Health is an awesome addition. There are four main sections: Dashboard, Health Data, Sources, and Medical ID.
Dashboard shows a collection of cards representing different health metrics. These can include your calories, your weight, how far you’ve run, or even heart rate taken from an Apple Watch. You can tap each card to display a menu with more information.
Health data is a menu that shows all the different data you’re tracking and lets you add or remove them. This can include your fitness, your vitals, or different body measurements.
Sources shows all the different source apps for health data.
Medical ID shows your medical conditions, your doctors, your daily medications, and is accessible from the lock screen just in case, you know, something happens.
My favorite by far, active notifications let you interact with apps without leaving the one you’re in. For example, you get an iMessage from your Mom. You’re watching a video. Instead of clicking the notification, leaving the video, replying, then going back and having to start the video over, with active notifications, you just pull down on the notification, and a text box will appear. You can click on it, then type your reply, hit send, and go back to watching the video. All without leaving the app.
Speaking of notifications, Notification Center has been revamped, with the unread and notifications panels joined. You can now dismiss individual notifications by swiping them away, eliminating the old target practice method of hitting little “x”s.
The neglected notification center “today” view has also been upgraded. Now it has widgets. Basically, a widget is a little menu projected from an app that is accessible outside the app. You can customize “today” by moving, adding, and removing widgets.
Continuity is a collection of features. It used Bluetooth, Point-to-Point WiFi, and iCloud to seamlessly transfer tasks between all your devices.
Example: you start writing an email on your phone. When you get home, you want to finish it on your Mac.
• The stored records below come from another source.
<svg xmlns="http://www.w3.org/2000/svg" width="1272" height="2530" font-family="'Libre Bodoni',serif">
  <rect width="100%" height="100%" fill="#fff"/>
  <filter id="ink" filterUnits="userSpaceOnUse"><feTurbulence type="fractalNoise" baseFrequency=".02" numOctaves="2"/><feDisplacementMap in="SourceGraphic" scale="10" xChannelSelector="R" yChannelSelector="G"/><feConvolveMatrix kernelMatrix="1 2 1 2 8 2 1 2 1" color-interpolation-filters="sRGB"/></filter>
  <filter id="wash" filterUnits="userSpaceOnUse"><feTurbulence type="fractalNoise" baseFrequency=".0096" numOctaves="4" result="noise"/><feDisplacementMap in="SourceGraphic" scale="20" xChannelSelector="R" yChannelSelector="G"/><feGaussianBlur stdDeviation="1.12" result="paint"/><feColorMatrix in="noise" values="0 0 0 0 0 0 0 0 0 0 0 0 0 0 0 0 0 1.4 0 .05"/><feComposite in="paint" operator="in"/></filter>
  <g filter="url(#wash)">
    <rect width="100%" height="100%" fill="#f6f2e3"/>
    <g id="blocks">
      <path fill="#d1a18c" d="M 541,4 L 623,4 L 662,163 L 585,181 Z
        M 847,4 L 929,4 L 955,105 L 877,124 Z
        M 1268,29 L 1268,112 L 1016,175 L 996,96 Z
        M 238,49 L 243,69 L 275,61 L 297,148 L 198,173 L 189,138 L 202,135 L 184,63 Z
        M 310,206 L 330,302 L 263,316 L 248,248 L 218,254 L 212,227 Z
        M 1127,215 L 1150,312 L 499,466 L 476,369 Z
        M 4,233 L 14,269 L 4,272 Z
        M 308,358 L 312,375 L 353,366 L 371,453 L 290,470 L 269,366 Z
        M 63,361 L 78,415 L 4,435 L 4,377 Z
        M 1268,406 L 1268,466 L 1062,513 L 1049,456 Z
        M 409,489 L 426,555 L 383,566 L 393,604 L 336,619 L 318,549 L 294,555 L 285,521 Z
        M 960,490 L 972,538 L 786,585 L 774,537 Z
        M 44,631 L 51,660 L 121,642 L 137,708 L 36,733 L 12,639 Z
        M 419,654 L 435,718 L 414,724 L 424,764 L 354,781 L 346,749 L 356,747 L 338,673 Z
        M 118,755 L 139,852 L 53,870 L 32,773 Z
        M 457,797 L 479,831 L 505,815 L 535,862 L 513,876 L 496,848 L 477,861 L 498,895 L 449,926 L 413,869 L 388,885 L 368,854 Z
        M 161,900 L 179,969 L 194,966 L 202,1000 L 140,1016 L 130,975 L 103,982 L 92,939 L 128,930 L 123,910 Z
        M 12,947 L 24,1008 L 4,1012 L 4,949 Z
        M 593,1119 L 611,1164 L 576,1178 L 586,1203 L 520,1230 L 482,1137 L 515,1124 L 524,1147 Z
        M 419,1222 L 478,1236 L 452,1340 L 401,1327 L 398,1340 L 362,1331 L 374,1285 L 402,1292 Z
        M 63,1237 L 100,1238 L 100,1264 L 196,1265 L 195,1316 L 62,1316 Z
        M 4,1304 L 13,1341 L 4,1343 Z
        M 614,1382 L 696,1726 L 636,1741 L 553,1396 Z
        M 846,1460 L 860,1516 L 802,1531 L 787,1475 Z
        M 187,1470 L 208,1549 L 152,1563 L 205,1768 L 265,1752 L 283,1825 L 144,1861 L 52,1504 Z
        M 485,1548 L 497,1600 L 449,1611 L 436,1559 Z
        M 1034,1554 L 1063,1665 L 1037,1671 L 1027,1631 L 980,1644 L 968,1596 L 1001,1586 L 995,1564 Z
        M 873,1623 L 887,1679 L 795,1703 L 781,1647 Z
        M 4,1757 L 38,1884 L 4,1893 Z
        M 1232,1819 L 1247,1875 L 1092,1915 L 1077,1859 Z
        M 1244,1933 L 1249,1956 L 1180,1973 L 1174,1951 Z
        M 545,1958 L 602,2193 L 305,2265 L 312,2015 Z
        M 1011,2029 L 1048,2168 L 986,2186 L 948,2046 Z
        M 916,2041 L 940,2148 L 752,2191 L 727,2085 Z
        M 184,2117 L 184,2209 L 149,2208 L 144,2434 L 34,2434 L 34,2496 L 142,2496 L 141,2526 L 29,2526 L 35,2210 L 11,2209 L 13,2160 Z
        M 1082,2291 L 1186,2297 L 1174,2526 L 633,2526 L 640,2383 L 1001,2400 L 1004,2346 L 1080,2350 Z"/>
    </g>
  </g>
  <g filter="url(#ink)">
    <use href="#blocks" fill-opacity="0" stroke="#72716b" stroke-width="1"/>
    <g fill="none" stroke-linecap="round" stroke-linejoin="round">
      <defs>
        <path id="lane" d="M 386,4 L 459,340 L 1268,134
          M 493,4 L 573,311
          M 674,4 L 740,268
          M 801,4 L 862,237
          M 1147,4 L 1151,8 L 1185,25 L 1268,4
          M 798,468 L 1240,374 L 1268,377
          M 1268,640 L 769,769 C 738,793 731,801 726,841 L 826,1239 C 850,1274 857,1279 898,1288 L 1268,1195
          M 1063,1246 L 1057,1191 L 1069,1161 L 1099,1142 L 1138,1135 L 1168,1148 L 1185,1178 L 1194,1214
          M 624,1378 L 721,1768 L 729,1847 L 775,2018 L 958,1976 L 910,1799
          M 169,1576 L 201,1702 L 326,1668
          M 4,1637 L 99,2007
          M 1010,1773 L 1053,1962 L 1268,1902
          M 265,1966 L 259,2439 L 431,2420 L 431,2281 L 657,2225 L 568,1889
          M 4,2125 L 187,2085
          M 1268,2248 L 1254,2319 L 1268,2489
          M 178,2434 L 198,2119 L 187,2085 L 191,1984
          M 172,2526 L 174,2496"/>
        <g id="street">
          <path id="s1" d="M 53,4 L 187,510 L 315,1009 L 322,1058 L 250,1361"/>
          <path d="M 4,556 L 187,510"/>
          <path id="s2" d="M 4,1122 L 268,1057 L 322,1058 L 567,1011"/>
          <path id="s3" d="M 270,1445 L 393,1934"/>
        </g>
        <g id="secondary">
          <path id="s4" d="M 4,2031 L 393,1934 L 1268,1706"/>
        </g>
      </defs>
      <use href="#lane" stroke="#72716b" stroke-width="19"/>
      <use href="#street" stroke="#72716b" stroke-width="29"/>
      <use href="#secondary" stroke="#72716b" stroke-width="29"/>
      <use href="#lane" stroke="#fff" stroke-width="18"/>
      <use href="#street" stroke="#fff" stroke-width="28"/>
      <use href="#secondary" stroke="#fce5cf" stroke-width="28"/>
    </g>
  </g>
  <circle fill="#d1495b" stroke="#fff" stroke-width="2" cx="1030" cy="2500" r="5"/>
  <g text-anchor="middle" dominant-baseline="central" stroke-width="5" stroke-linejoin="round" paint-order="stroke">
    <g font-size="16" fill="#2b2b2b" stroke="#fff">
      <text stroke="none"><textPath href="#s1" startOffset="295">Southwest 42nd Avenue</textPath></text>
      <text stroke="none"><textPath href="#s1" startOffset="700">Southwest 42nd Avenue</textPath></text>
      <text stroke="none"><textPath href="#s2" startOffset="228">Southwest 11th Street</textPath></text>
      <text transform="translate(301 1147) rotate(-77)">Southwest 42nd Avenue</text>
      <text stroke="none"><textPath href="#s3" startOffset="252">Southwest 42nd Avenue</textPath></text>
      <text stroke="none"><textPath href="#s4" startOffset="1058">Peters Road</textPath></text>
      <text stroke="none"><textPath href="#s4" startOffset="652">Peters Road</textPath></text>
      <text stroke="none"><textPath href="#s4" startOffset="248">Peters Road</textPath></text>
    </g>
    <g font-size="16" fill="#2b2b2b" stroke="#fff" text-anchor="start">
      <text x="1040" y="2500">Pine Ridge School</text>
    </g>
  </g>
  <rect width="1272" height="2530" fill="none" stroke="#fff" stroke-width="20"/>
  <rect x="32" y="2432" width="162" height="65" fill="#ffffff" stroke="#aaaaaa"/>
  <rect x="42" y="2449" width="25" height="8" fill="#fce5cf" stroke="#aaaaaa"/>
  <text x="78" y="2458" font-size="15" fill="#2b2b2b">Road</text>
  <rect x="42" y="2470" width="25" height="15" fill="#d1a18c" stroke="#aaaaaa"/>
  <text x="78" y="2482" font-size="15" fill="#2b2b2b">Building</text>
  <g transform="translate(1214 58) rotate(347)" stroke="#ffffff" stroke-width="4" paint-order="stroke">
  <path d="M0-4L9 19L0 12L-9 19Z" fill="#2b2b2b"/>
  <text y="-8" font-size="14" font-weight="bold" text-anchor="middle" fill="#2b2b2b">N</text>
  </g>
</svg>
You put down your phone and your Mac automatically figures out what your iPhone is doing, automatically launches Mail, and picks up where up you left off!
There’s also automatic hotspots, calling from Mac, and texting non-iPhones from your Mac.
Now here’s a couple of things I’m drooling over.
- Swift: a new programming language for making iOS apps. It’s fast, fun, and easy to use.
- Extensibility: apps can now extend themselves into other apps, projecting UI elements, etc. example: custom camera filters
- Over 4000 new APIs (application programming interfaces)
iOS 8 is being released Wednesday, September 18, 2014. It’s got tons of cool features we’ve wanted for a while, like active notifications, and some great new developer toys. I would have liked for something like home screen widgets, but overall, a very solid release.